Esta división inicial no impidió que la Gran Logia de Londres y Westminster tuviese un extraordinario éxito y se convirtiese, rápidamente, en un preponderante factor político al servicio de la corona. Pero también comenzó una puja entre dos visiones diferentes de la francmasonería. Esta nueva versión edulcorada no encontraba asidero en aquellos que permanecían fieles a la tradición operativa, mucho menos a los escoceses que tenían su propia tradición masónica, si se quiere, mucho más institucionalizada y antigua que ésta que acababan de fundar los masones de Londres.
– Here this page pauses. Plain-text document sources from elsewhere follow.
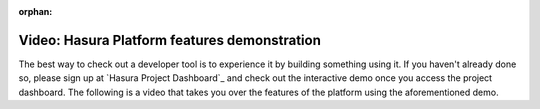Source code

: :orphan:

.. meta::
   :description: A video demonstration of the Hasura Platform features.
   :keywords: hasura, docs, guide, demo, platform features
   :content-tags: video, introduction, demo, features

Video: Hasura Platform features demonstration
=============================================

.. rst-class:: featured-image
.. image:: ../img/hasura-features-video.png
   :height: 0px
   :width: 0px

The best way to check out a developer tool is to experience it by building something using it. If you haven't already done so, please sign up at `Hasura Project Dashboard`_ and check out the interactive demo once you access the project dashboard. The following is a video that takes you over the features of the platform using the aforementioned demo.

.. raw:: html

   <div style="position: relative; padding-bottom: 56.25%; height: 0; overflow: hidden; max-width: 100%; height: auto;">
   <iframe width="800" height="450" src="https://www.youtube.com/embed/t3lb5BACZTU" frameborder="1" allowfullscreen></iframe>
   </div>



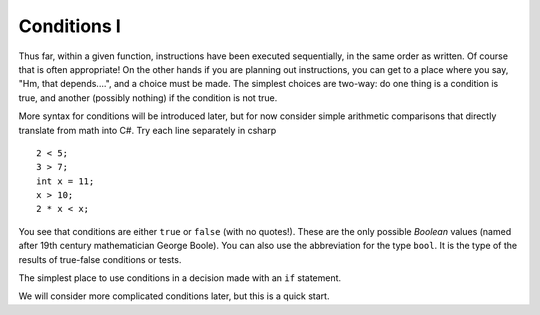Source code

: .. _Simple-Conditions:

Conditions I
============================ 

Thus far, within a given function, instructions have been executed
sequentially, in the same order as written.  Of course that is often
appropriate!  On the other hands if you are planning out instructions,
you can get to a place where you say, "Hm, that depends....", and
a choice must be made.  The simplest choices are two-way: do one
thing is a condition is true, and another (possibly nothing) if the
condition is not true.

More syntax for conditions will be introduced later,
but for now consider simple arithmetic comparisons that directly
translate from math into C#. Try each line separately in csharp ::

    2 < 5; 
    3 > 7; 
    int x = 11; 
    x > 10; 
    2 * x < x; 

You see that conditions are either ``true`` or ``false`` (with no
quotes!). These are the only possible *Boolean* values (named after
19th century mathematician George Boole). You can also use the
abbreviation for the type ``bool``.  It is the type of the
results of true-false conditions or tests.

The simplest place to use conditions in a decision made with an 
``if`` statement. 

We will consider more complicated conditions later, but this is a 
quick start.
3.– Una nueva Constitución para una nueva Masonería
Cuando James Anderson (1684–1746) y Jean Theophile Désaguliers (1683–1744) tuvieron que establecer los antiguos linderos y escribir las Constituciones que regirían la nueva etapa de los masones libres y aceptados, fueron muy cuidadosos en quitar de ellas cualquier resquicio de cristianismo romano. Y si bien estas constituciones, herederas legítimas de los antiguos documentos de la Corporación, conformaron el marco normativo de la denominada “masonería simbólica”, no dejan de ser la visión particular de una masonería protestante al servicio de la dinastía Hannover. Tal era el revulsivo que causaba en Anderson una concepción cristiana romana de la masonería, que solía referirse a las antiguas constituciones de canteros medievales en forma despectiva, denominándolas Gothic Contitutions. Tengamos en cuenta que en esa época la palabra “gótico” era sinónimo de vetusto.
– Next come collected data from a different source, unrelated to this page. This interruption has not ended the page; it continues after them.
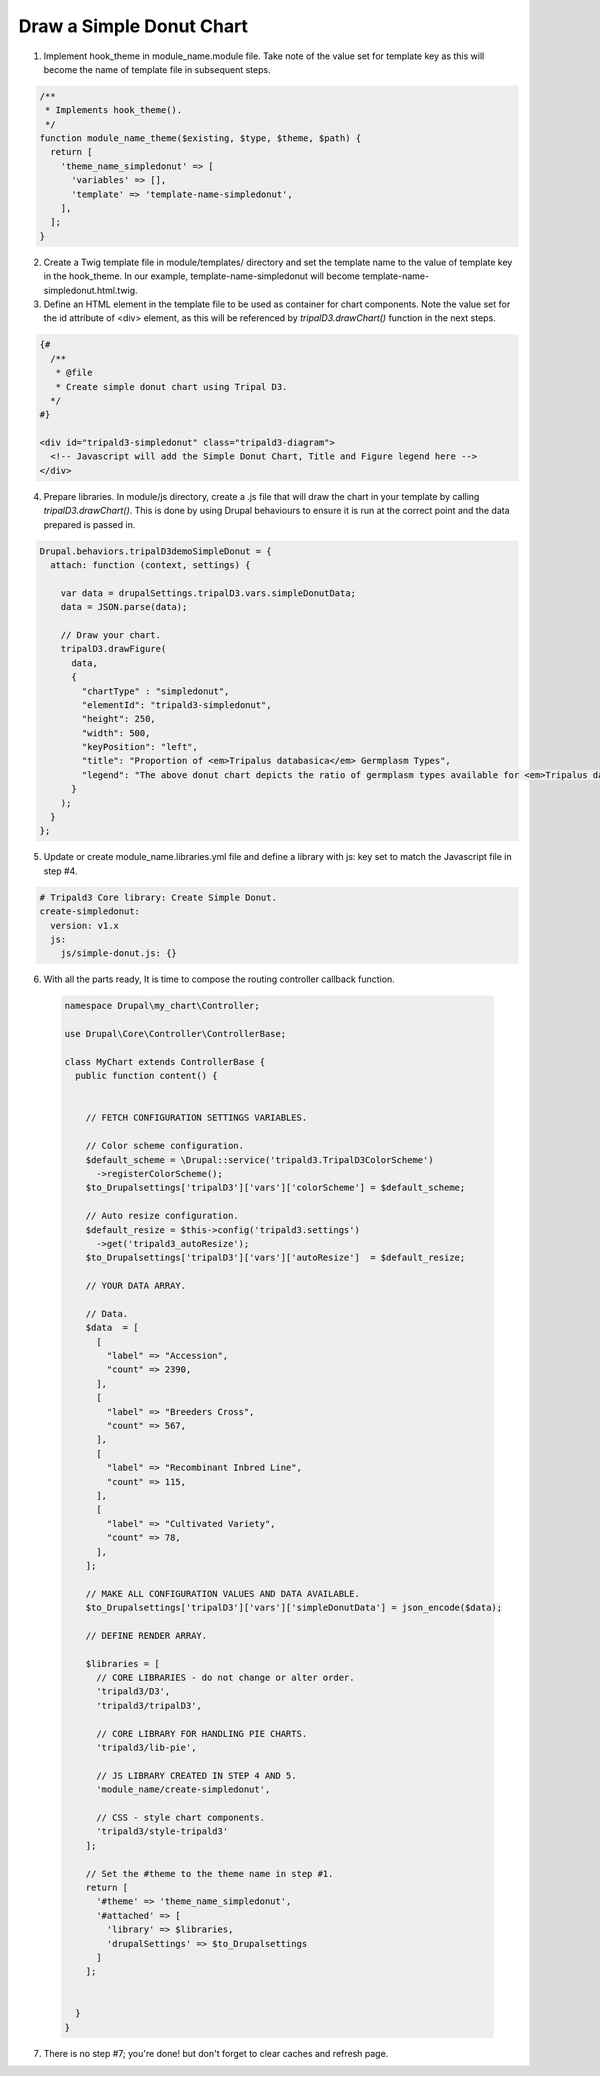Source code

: 
Draw a Simple Donut Chart
=========================

.. image:: draw_simpledonut.1.png

1. Implement hook_theme in module_name.module file. Take note of the value set for template key as this will become the name of template file in subsequent steps.

.. code-block:: php

  /**
   * Implements hook_theme().
   */
  function module_name_theme($existing, $type, $theme, $path) {  
    return [
      'theme_name_simpledonut' => [
        'variables' => [],
        'template' => 'template-name-simpledonut',
      ],
    ];  
  }

2. Create a Twig template file in module/templates/ directory and set the template name to the value of template key in the hook_theme. In our example, template-name-simpledonut will become template-name-simpledonut.html.twig.

3. Define an HTML element in the template file to be used as container for chart components. Note the value set for the id attribute of <div> element, as this will be referenced by `tripalD3.drawChart()` function in the next steps.

.. code-block:: php
  
  {#
    /**
     * @file
     * Create simple donut chart using Tripal D3.
    */
  #}

  <div id="tripald3-simpledonut" class="tripald3-diagram">
    <!-- Javascript will add the Simple Donut Chart, Title and Figure legend here -->
  </div>

4. Prepare libraries. In module/js directory, create a .js file that will draw the chart in your template by calling `tripalD3.drawChart()`. This is done by using Drupal behaviours to ensure it is run at the correct point and the data prepared is passed in.

.. code-block:: langcode

  Drupal.behaviors.tripalD3demoSimpleDonut = {
    attach: function (context, settings) {
    
      var data = drupalSettings.tripalD3.vars.simpleDonutData;
      data = JSON.parse(data);

      // Draw your chart.
      tripalD3.drawFigure(
        data,
        {
          "chartType" : "simpledonut",
          "elementId": "tripald3-simpledonut",
          "height": 250,
          "width": 500,
          "keyPosition": "left",
          "title": "Proportion of <em>Tripalus databasica</em> Germplasm Types",
          "legend": "The above donut chart depicts the ratio of germplasm types available for <em>Tripalus databasica</em>.",
        }
      );
    }
  };  

5. Update or create module_name.libraries.yml file and define a library with js: key set to match the Javascript file in step #4.

.. code-block:: langcode
  
  # Tripald3 Core library: Create Simple Donut.
  create-simpledonut:
    version: v1.x
    js:
      js/simple-donut.js: {} 

6. With all the parts ready, It is time to compose the routing controller callback function. 
 
  .. code-block:: langcode
    
    namespace Drupal\my_chart\Controller;

    use Drupal\Core\Controller\ControllerBase;

    class MyChart extends ControllerBase {
      public function content() {


        // FETCH CONFIGURATION SETTINGS VARIABLES.
    
        // Color scheme configuration.
        $default_scheme = \Drupal::service('tripald3.TripalD3ColorScheme')
          ->registerColorScheme();
        $to_Drupalsettings['tripalD3']['vars']['colorScheme'] = $default_scheme; 

        // Auto resize configuration.        
        $default_resize = $this->config('tripald3.settings')
          ->get('tripald3_autoResize');
        $to_Drupalsettings['tripalD3']['vars']['autoResize']  = $default_resize;
        
        // YOUR DATA ARRAY.

        // Data.
        $data  = [
          [
            "label" => "Accession",
            "count" => 2390,
          ],
          [
            "label" => "Breeders Cross",
            "count" => 567,
          ],
          [
            "label" => "Recombinant Inbred Line",
            "count" => 115,
          ],
          [
            "label" => "Cultivated Variety",
            "count" => 78,
          ],
        ];

        // MAKE ALL CONFIGURATION VALUES AND DATA AVAILABLE.
        $to_Drupalsettings['tripalD3']['vars']['simpleDonutData'] = json_encode($data);

        // DEFINE RENDER ARRAY.

        $libraries = [
          // CORE LIBRARIES - do not change or alter order.
          'tripald3/D3',
          'tripald3/tripalD3',

          // CORE LIBRARY FOR HANDLING PIE CHARTS.
          'tripald3/lib-pie',
        
          // JS LIBRARY CREATED IN STEP 4 AND 5.
          'module_name/create-simpledonut',
          
          // CSS - style chart components.
          'tripald3/style-tripald3'
        ];

        // Set the #theme to the theme name in step #1.
        return [
          '#theme' => 'theme_name_simpledonut',
          '#attached' => [
            'library' => $libraries,
            'drupalSettings' => $to_Drupalsettings
          ] 
        ]; 


      }    
    }

7. There is no step #7; you're done! but don't forget to clear caches and refresh page.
Fueron estos mismos líderes los que establecieron una cronología particular a la historia de la fancmasonería. Pero, como hemos dicho alguna vez, las cronologías son a la Historia como un álbum de fotografías a la vida de un hombre. Como un hombre que decide mostrar de su vida sólo aquello que hace a ciertos intereses determinados, algunos masones han elegido minuciosamente la cronología de la masonería y la han impuesto con éxito. Como veremos, el modelo masónico inglés fue fuertemente resistido en Francia, en donde los masones escoceses lograron reemplazarlo por otro más afín con los ideales caballerescos y con su intención de infiltrar la nueva orden con la antigua tradición templaria.
Resulta paradigmático que fuera un escocés, James Anderson, –doctor en filosofía y notable predicador presbi- teriano– el compilador del famoso “Libro de las Constituciones”, una obra que escribió con el apoyo y la supervisión de Jean Theóphile Désaguliers, importante personaje de la Inglaterra de principios de siglo XVIII , Gran Maestre en 1719, sucesor de Jacobo Payne.
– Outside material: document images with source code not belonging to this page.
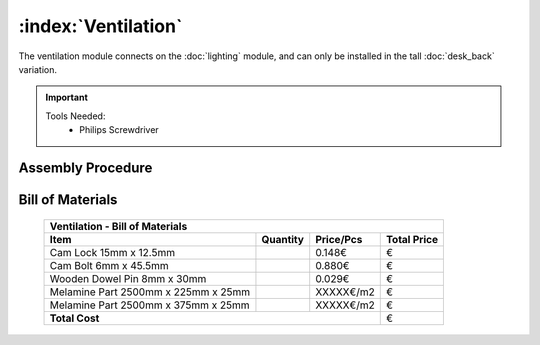 :index:`Ventilation`
------------------------------

The ventilation module connects on the :doc:`lighting` module, and can only be installed in the tall :doc:`desk_back` variation. 

.. important::

   Tools Needed:
    - Philips Screwdriver

Assembly Procedure
++++++++++++++++++


Bill of Materials
+++++++++++++++++

   .. tabularcolumns:: |l|c|c|c|
   .. table::

      +-------------------------------------+----------+-----------+-------------+
      | Ventilation - Bill of Materials                                          |
      +-------------------------------------+----------+-----------+-------------+
      | Item                                | Quantity | Price/Pcs | Total Price |
      +=====================================+==========+===========+=============+
      | Cam Lock 15mm x 12.5mm              |          |    0.148€ |           € |
      +-------------------------------------+----------+-----------+-------------+
      | Cam Bolt 6mm x 45.5mm               |          |    0.880€ |           € |
      +-------------------------------------+----------+-----------+-------------+
      | Wooden Dowel Pin 8mm x 30mm         |          |    0.029€ |           € |
      +-------------------------------------+----------+-----------+-------------+
      | Melamine Part 2500mm x 225mm x 25mm |          | XXXXX€/m2 |           € |
      +-------------------------------------+----------+-----------+-------------+
      | Melamine Part 2500mm x 375mm x 25mm |          | XXXXX€/m2 |           € |
      +-------------------------------------+----------+-----------+-------------+
      | **Total Cost**                                             |           € |
      +-------------------------------------+----------+-----------+-------------+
La obra le había sido encomendada en 1721 por la Gran Logia, presidida entonces por el controvertido duque de Warthon. En ella debía “...compilar y reunir todos los datos, preceptos y reglamentos de la Fraternidad, tomados de las Constituciones antiguas de las logias que existían entonces...”[4]. La primera edición se conoció en 1723, y hubo, aún, dos posteriores, en 1738 y en 1746. Sobre estas Constituciones descansa gran parte del éxito de la masonería moderna. Amados y criticados, Anderson y Désaguliers, son el ejemplo más acabado de la masonería hannoveriana protestante de principios del siglo XVIII.
En su visión, la Fraternidad masónica tenía un origen inmemorial: Sobre aquella pretérita organización de noble linaje, se habían organizado luego las logias operativas medievales, antecedente directo de la Gran Logia de Londres que constituía, por derecho propio, la verdadera y única francmasonería.
Anderson plantea la continuidad histórica desde las edades míticas, la unidad filosófica, la universalidad geográfica y –lo que es aún más audaz– la unidad de acción de la francmasonería. Pero, como veremos, en aquellos comienzos de unidad hubo poco. El conflicto estaba planteado y ahora el campo de batalla no era Escocia, ni las Islas Británicas sino el propio suelo continental. Quienes se enfrentaban ya no usaban la trulla ni el mazo sino la espada. Se iniciaba una guerra sorda que terminaría en una revolución sangrienta.
[1] Tort-Nouguès, Henri; La Idea Masónica; Ensayo sobre una filosofía de la Masonería; (Barcelona Ediciones Kompas 1997); p. 19.
[2] Es importante decir que ambos países –Francia y Escocia- estuvieron unidos por una alianza histórica (la Auld Alliance) que se remonta al siglo XIII.
[3] Kervella André, Les Rois Stuart et la Franc-Maçonnerie Éditions Ivoire-Clair 2013.
[4] La cita es de A. Gallatin Mackey; Enciclopedia de la Francmasonería.